La storia ha dell'incredibile e riaccende per l'ennesima volta i riflettori su uno dei problemi chiave della rete, ovvero il tentativo di mantenere la legalità da una parte e il diritto di cronaca e di libera espressione dall'altra, spesso censurato anche in Italia e in Europa

Scritto da Redazione il 14/08/12 | Pubblicata in Social Network | Archivio 2012

 
La storia ha dell'incredibile e riaccende per l'ennesima volta i riflettori su uno dei problemi chiave della rete, ovvero il tentativo di mantenere la legalità da una parte e il diritto di cronaca e di libera espressione dall'altra, spesso censurato anche in Italia e in Europa.
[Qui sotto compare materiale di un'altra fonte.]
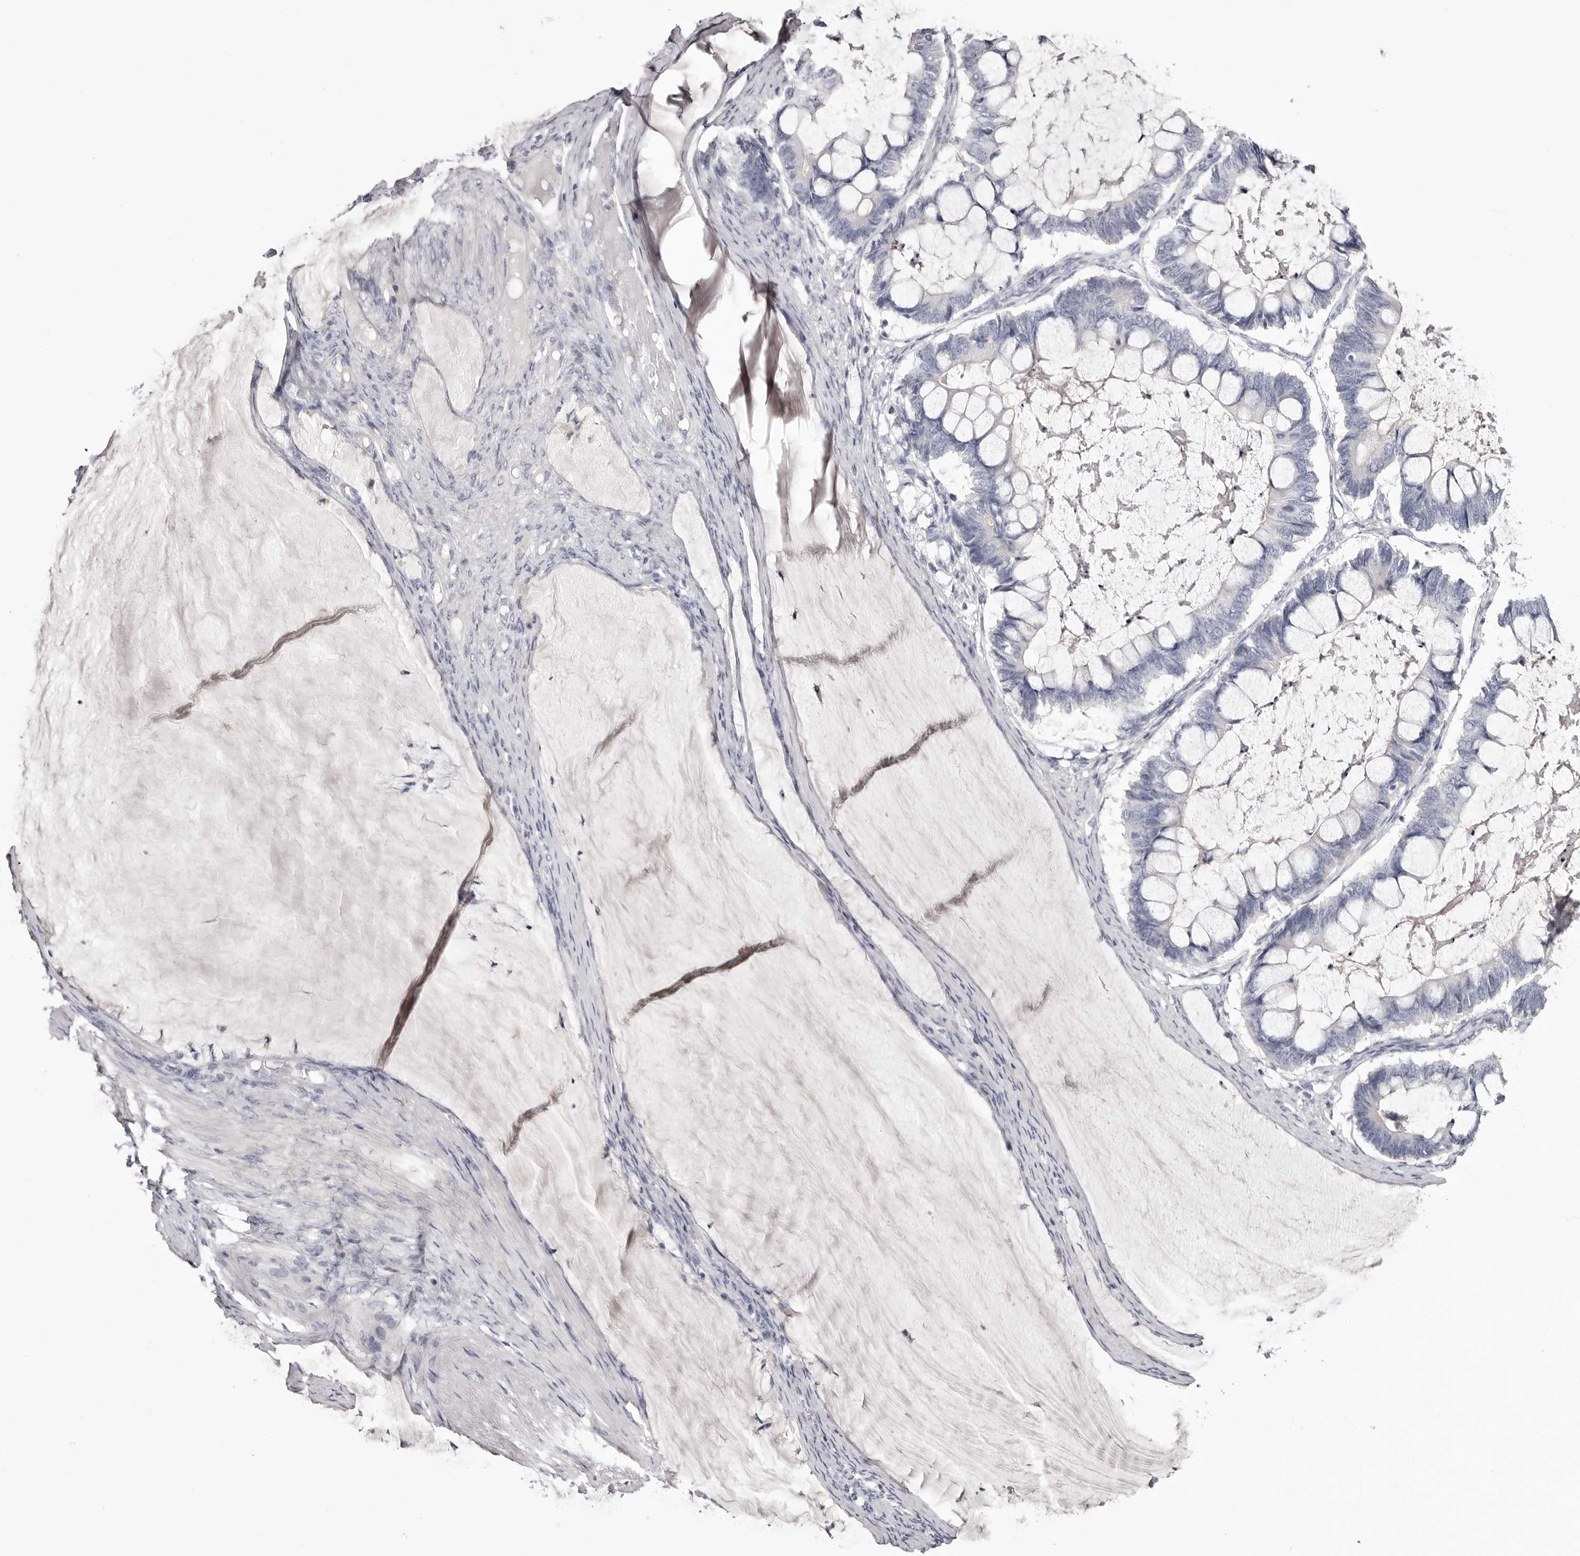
{"staining": {"intensity": "negative", "quantity": "none", "location": "none"}, "tissue": "ovarian cancer", "cell_type": "Tumor cells", "image_type": "cancer", "snomed": [{"axis": "morphology", "description": "Cystadenocarcinoma, mucinous, NOS"}, {"axis": "topography", "description": "Ovary"}], "caption": "This is an IHC micrograph of human ovarian cancer. There is no staining in tumor cells.", "gene": "CA6", "patient": {"sex": "female", "age": 61}}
Difficile stabilire il giusto punto di incontro ed equilibrio tra le due necessità, entrambe fondamentali.


Torniamo alla storia.

A seguito di una querela in Brasile, relativa ad alcuni commenti offensivi apparsi su Facebook, il giudice ha decretato il blocco per 24 ore di Facebook nel territorio brasiliano.

La causa, intentata dal candidato del Partito Progressista, Dalmo Menezes, era stata però decisamente più circoscritta, visto che gli avvocati avevano chiesto il semplice oscuramento della pagina "Reacciona Praia Mole", pagina di attivisti che si batte contro i grandi progetti immobiliari previsti in una delle spiagge più note del sud del Brasile.

A causa di un ritardo nella cancellazione della pagina (o della mancata esecuzione), il giudice ha cosi obbligato Facebook al blocco totale per 24 ore e 25.000 dollari al giorno di sanzione finchè la pagina in questione non verrà effettivamente bloccata.

I 37 milioni di iscritti brasiliani, dovranno quindi fare a meno del Social Network più famoso del mondo per un giorno, salvo sorprese ulteriori.